* Extracted material
▶

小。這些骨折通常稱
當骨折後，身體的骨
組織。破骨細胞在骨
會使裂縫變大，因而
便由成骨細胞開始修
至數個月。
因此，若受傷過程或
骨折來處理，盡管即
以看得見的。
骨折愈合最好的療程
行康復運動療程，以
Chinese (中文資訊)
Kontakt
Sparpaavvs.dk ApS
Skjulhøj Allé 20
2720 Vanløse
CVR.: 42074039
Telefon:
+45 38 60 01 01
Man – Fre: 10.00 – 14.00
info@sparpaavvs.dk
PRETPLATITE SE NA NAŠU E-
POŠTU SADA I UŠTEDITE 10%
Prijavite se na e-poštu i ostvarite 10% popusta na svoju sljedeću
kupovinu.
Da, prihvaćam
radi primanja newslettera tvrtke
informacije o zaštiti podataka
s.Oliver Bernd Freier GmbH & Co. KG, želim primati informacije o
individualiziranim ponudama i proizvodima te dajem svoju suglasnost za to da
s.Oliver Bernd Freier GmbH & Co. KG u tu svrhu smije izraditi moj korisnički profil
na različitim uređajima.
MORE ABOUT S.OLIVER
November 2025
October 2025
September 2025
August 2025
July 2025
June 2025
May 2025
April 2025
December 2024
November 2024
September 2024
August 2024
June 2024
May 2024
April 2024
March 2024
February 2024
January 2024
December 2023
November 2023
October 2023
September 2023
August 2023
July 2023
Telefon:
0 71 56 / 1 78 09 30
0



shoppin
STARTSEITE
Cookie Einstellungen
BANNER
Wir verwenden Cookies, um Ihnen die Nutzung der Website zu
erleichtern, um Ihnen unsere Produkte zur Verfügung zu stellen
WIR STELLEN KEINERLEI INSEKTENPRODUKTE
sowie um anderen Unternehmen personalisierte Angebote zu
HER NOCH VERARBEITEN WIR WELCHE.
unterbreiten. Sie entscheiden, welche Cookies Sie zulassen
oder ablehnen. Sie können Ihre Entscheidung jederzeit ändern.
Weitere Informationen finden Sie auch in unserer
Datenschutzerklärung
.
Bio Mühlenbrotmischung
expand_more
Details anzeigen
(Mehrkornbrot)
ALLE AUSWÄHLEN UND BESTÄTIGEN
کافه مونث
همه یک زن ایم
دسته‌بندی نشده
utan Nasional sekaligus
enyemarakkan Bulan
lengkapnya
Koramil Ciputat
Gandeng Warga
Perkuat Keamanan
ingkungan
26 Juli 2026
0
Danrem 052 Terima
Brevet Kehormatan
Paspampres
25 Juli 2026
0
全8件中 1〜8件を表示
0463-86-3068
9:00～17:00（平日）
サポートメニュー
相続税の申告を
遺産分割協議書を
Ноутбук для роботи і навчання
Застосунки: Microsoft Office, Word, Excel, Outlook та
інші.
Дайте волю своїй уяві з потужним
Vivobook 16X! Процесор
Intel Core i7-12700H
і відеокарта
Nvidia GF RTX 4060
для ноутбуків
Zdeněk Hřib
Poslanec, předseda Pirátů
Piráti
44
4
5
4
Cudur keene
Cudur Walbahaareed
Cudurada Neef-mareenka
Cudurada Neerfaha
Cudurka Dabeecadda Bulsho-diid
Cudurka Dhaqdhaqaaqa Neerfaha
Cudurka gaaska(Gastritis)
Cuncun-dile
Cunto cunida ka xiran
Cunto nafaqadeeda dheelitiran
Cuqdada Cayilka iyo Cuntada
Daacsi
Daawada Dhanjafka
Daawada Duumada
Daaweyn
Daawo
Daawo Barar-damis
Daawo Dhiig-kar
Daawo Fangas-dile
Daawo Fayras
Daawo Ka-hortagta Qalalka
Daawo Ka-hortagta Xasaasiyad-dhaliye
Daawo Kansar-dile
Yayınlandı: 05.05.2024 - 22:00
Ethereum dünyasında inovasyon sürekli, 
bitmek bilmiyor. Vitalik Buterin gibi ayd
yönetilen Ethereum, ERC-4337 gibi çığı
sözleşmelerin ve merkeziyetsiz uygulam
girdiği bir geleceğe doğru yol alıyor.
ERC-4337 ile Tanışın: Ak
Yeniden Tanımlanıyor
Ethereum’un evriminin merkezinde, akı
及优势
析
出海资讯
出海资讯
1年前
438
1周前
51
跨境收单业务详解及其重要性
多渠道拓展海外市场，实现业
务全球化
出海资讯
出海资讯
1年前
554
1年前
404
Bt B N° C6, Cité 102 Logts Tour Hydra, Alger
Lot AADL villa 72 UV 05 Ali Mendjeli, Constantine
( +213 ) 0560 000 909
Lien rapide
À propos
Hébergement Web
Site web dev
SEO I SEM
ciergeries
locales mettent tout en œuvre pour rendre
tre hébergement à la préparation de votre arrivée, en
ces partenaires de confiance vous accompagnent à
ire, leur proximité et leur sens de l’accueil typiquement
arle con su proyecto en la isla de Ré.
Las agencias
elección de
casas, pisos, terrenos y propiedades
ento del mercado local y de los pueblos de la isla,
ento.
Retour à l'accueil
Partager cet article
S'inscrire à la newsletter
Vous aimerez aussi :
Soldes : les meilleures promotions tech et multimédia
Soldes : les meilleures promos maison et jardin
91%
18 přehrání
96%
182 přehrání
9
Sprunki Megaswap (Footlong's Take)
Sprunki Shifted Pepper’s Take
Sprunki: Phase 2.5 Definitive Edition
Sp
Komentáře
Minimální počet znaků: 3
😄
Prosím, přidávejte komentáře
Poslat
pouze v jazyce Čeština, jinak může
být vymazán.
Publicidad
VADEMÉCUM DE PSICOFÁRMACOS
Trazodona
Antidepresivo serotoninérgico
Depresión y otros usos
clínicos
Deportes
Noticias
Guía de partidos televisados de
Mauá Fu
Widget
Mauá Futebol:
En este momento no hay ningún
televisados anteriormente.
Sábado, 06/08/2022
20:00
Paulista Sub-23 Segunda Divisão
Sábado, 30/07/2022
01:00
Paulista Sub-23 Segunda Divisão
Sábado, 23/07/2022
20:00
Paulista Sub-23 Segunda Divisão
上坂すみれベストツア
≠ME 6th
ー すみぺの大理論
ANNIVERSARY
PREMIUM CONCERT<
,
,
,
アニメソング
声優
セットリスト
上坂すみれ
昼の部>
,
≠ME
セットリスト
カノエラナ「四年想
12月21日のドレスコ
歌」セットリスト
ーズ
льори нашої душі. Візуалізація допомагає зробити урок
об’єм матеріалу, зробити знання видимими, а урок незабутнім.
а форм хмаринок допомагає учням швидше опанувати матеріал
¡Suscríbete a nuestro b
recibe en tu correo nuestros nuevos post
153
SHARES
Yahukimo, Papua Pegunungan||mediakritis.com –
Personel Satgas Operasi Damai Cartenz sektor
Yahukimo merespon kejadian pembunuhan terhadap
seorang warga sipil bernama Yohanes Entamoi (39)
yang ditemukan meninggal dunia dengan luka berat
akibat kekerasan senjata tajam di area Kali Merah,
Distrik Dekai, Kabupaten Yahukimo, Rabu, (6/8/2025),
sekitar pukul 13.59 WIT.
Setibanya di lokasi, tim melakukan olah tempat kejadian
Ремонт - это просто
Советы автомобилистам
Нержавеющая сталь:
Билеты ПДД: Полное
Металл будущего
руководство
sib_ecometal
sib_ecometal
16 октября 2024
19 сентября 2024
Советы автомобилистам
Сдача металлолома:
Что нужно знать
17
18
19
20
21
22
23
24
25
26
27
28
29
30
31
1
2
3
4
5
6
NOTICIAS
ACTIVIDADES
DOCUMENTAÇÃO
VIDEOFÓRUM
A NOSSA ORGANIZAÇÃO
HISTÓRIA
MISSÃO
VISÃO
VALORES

◀

* Aim of the task
Reproduce the text of every record above verbatim, line for line, with no changes.

* Response area
小。這些骨折通常稱
當骨折後，身體的骨
組織。破骨細胞在骨
會使裂縫變大，因而
便由成骨細胞開始修
至數個月。
因此，若受傷過程或
骨折來處理，盡管即
以看得見的。
骨折愈合最好的療程
行康復運動療程，以
Chinese (中文資訊)
Kontakt
Sparpaavvs.dk ApS
Skjulhøj Allé 20
2720 Vanløse
CVR.: 42074039
Telefon:
+45 38 60 01 01
Man – Fre: 10.00 – 14.00
info@sparpaavvs.dk
PRETPLATITE SE NA NAŠU E-
POŠTU SADA I UŠTEDITE 10%
Prijavite se na e-poštu i ostvarite 10% popusta na svoju sljedeću
kupovinu.
Da, prihvaćam
radi primanja newslettera tvrtke
informacije o zaštiti podataka
s.Oliver Bernd Freier GmbH & Co. KG, želim primati informacije o
individualiziranim ponudama i proizvodima te dajem svoju suglasnost za to da
s.Oliver Bernd Freier GmbH & Co. KG u tu svrhu smije izraditi moj korisnički profil
na različitim uređajima.
MORE ABOUT S.OLIVER
November 2025
October 2025
September 2025
August 2025
July 2025
June 2025
May 2025
April 2025
December 2024
November 2024
September 2024
August 2024
June 2024
May 2024
April 2024
March 2024
February 2024
January 2024
December 2023
November 2023
October 2023
September 2023
August 2023
July 2023
Telefon:
0 71 56 / 1 78 09 30
0



shoppin
STARTSEITE
Cookie Einstellungen
BANNER
Wir verwenden Cookies, um Ihnen die Nutzung der Website zu
erleichtern, um Ihnen unsere Produkte zur Verfügung zu stellen
WIR STELLEN KEINERLEI INSEKTENPRODUKTE
sowie um anderen Unternehmen personalisierte Angebote zu
HER NOCH VERARBEITEN WIR WELCHE.
unterbreiten. Sie entscheiden, welche Cookies Sie zulassen
oder ablehnen. Sie können Ihre Entscheidung jederzeit ändern.
Weitere Informationen finden Sie auch in unserer
Datenschutzerklärung
.
Bio Mühlenbrotmischung
expand_more
Details anzeigen
(Mehrkornbrot)
ALLE AUSWÄHLEN UND BESTÄTIGEN
کافه مونث
همه یک زن ایم
دسته‌بندی نشده
utan Nasional sekaligus
enyemarakkan Bulan
lengkapnya
Koramil Ciputat
Gandeng Warga
Perkuat Keamanan
ingkungan
26 Juli 2026
0
Danrem 052 Terima
Brevet Kehormatan
Paspampres
25 Juli 2026
0
全8件中 1〜8件を表示
0463-86-3068
9:00～17:00（平日）
サポートメニュー
相続税の申告を
遺産分割協議書を
Ноутбук для роботи і навчання
Застосунки: Microsoft Office, Word, Excel, Outlook та
інші.
Дайте волю своїй уяві з потужним
Vivobook 16X! Процесор
Intel Core i7-12700H
і відеокарта
Nvidia GF RTX 4060
для ноутбуків
Zdeněk Hřib
Poslanec, předseda Pirátů
Piráti
44
4
5
4
Cudur keene
Cudur Walbahaareed
Cudurada Neef-mareenka
Cudurada Neerfaha
Cudurka Dabeecadda Bulsho-diid
Cudurka Dhaqdhaqaaqa Neerfaha
Cudurka gaaska(Gastritis)
Cuncun-dile
Cunto cunida ka xiran
Cunto nafaqadeeda dheelitiran
Cuqdada Cayilka iyo Cuntada
Daacsi
Daawada Dhanjafka
Daawada Duumada
Daaweyn
Daawo
Daawo Barar-damis
Daawo Dhiig-kar
Daawo Fangas-dile
Daawo Fayras
Daawo Ka-hortagta Qalalka
Daawo Ka-hortagta Xasaasiyad-dhaliye
Daawo Kansar-dile
Yayınlandı: 05.05.2024 - 22:00
Ethereum dünyasında inovasyon sürekli, 
bitmek bilmiyor. Vitalik Buterin gibi ayd
yönetilen Ethereum, ERC-4337 gibi çığı
sözleşmelerin ve merkeziyetsiz uygulam
girdiği bir geleceğe doğru yol alıyor.
ERC-4337 ile Tanışın: Ak
Yeniden Tanımlanıyor
Ethereum’un evriminin merkezinde, akı
及优势
析
出海资讯
出海资讯
1年前
438
1周前
51
跨境收单业务详解及其重要性
多渠道拓展海外市场，实现业
务全球化
出海资讯
出海资讯
1年前
554
1年前
404
Bt B N° C6, Cité 102 Logts Tour Hydra, Alger
Lot AADL villa 72 UV 05 Ali Mendjeli, Constantine
( +213 ) 0560 000 909
Lien rapide
À propos
Hébergement Web
Site web dev
SEO I SEM
ciergeries
locales mettent tout en œuvre pour rendre
tre hébergement à la préparation de votre arrivée, en
ces partenaires de confiance vous accompagnent à
ire, leur proximité et leur sens de l’accueil typiquement
arle con su proyecto en la isla de Ré.
Las agencias
elección de
casas, pisos, terrenos y propiedades
ento del mercado local y de los pueblos de la isla,
ento.
Retour à l'accueil
Partager cet article
S'inscrire à la newsletter
Vous aimerez aussi :
Soldes : les meilleures promotions tech et multimédia
Soldes : les meilleures promos maison et jardin
91%
18 přehrání
96%
182 přehrání
9
Sprunki Megaswap (Footlong's Take)
Sprunki Shifted Pepper’s Take
Sprunki: Phase 2.5 Definitive Edition
Sp
Komentáře
Minimální počet znaků: 3
😄
Prosím, přidávejte komentáře
Poslat
pouze v jazyce Čeština, jinak může
být vymazán.
Publicidad
VADEMÉCUM DE PSICOFÁRMACOS
Trazodona
Antidepresivo serotoninérgico
Depresión y otros usos
clínicos
Deportes
Noticias
Guía de partidos televisados de
Mauá Fu
Widget
Mauá Futebol:
En este momento no hay ningún
televisados anteriormente.
Sábado, 06/08/2022
20:00
Paulista Sub-23 Segunda Divisão
Sábado, 30/07/2022
01:00
Paulista Sub-23 Segunda Divisão
Sábado, 23/07/2022
20:00
Paulista Sub-23 Segunda Divisão
上坂すみれベストツア
≠ME 6th
ー すみぺの大理論
ANNIVERSARY
PREMIUM CONCERT<
,
,
,
アニメソング
声優
セットリスト
上坂すみれ
昼の部>
,
≠ME
セットリスト
カノエラナ「四年想
12月21日のドレスコ
歌」セットリスト
ーズ
льори нашої душі. Візуалізація допомагає зробити урок
об’єм матеріалу, зробити знання видимими, а урок незабутнім.
а форм хмаринок допомагає учням швидше опанувати матеріал
¡Suscríbete a nuestro b
recibe en tu correo nuestros nuevos post
153
SHARES
Yahukimo, Papua Pegunungan||mediakritis.com –
Personel Satgas Operasi Damai Cartenz sektor
Yahukimo merespon kejadian pembunuhan terhadap
seorang warga sipil bernama Yohanes Entamoi (39)
yang ditemukan meninggal dunia dengan luka berat
akibat kekerasan senjata tajam di area Kali Merah,
Distrik Dekai, Kabupaten Yahukimo, Rabu, (6/8/2025),
sekitar pukul 13.59 WIT.
Setibanya di lokasi, tim melakukan olah tempat kejadian
Ремонт - это просто
Советы автомобилистам
Нержавеющая сталь:
Билеты ПДД: Полное
Металл будущего
руководство
sib_ecometal
sib_ecometal
16 октября 2024
19 сентября 2024
Советы автомобилистам
Сдача металлолома:
Что нужно знать
17
18
19
20
21
22
23
24
25
26
27
28
29
30
31
1
2
3
4
5
6
NOTICIAS
ACTIVIDADES
DOCUMENTAÇÃO
VIDEOFÓRUM
A NOSSA ORGANIZAÇÃO
HISTÓRIA
MISSÃO
VISÃO
VALORES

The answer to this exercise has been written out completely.